Points in space

Question

Let $P =\left \{ A_{1}, A_{2} \cdots A_{n} : A \in \mathbb{R}^{3}\right \}$ (where $A_{0}=A_n, A_{1}=A_{n+1})$. By middling of a point $A_{i+1}$ we mean setting it's value to a rectangular projection of that point on the line $A_iA_{i+2}$. We middle every point of $P$ and start the process again ... ad infinitum. Decide whether all points of $P$ will be collinear after a finite amount of steps.

I came with this myself, please be kind.

Answer 1

Convergence looks to be (it's not a mathematical proof!)

• towards a point when points $A_i$ are smoothly spaced (i.e. with distances $A_kA_{k+1}$ of the same order of magnitude (Fig. 1).

• towards a line, indeed, as you have assumed it, when there is large gap between two points. (Fig. 2).

Fig. 1: Viviani's curve, in black (intersection of a sphere and a certain cylinder) shrinks into almost a dot after 300 iterations, with graduated colors, the last ones being more reddish. Only one out of ten of these curves have been plotted.

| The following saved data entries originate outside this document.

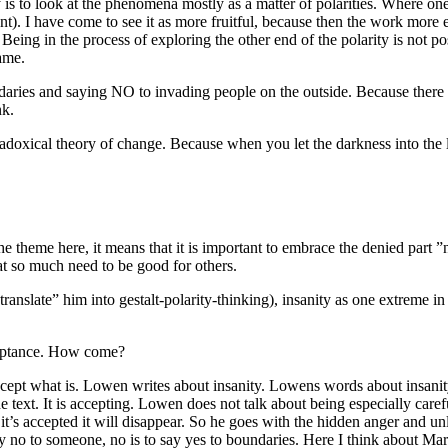
 is to look at the phenomena mostly as a matter of polarities. Where one
ent). I have come to see it as more fruitful, because then the work more
Being in the process of exploring the other end of the polarity is not pos
ame.
aries and saying NO to invading people on the outside. Because there is 
nk.
adoxical theory of change. Because when you let the darkness into the li
the theme here, it means that it is important to embrace the denied part ”
at so much need to be good for others.
anslate” him into gestalt-polarity-thinking), insanity as one extreme in 
cceptance. How come?
ccept what is. Lowen writes about insanity. Lowens words about insani
he text. It is accepting. Lowen does not talk about being especially carefu
it’s accepted it will disappear. So he goes with the hidden anger and u
y no to someone, no is to say yes to boundaries. Here I think about Mar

Fig; 2: The case of a helix with three periods (in black, with connected endpoints). Here, after 500 steps, this still intermediate stage (in red) in the form of a bow with its string displays a trend to a limit which would be approximately the line segment connecting the initial endpoints.

Matlab program:

clear all;close all;hold on;axis equal;
% t=0:pi/20:6*pi;A=[cos(t);sin(t);t]; % helix
t=-2*pi:pi/20:2*pi; A=[1+cos(t);sin(t);2*sin(t/2)]; % Viviani's curve
n=size(A,2);
pf=300; % number of steps
A=[A,A(:,1:2)]; % enables cyclicity
plot3(A(1,:),A(2,:),A(3,:),'k','linewidth',2); % initial  "curve"
for p=1:pf;
    if mod(p,10)==0
        plot3(A(1,:),A(2,:),A(3,:),'color',[p/pf,0,1-p/pf]);
    end;
    for q=1:n 
        v=A(:,q+2)-A(:,q);v=v/norm(v); % unit vector of [A_k, A_k+2] 
        w=A(:,q+1)-A(:,q);
        B(:,q)=A(:,q)+(w'*v)*v; % orth. projection
    end;
    A=[B(:,1:n),B(:,1:2)];
end;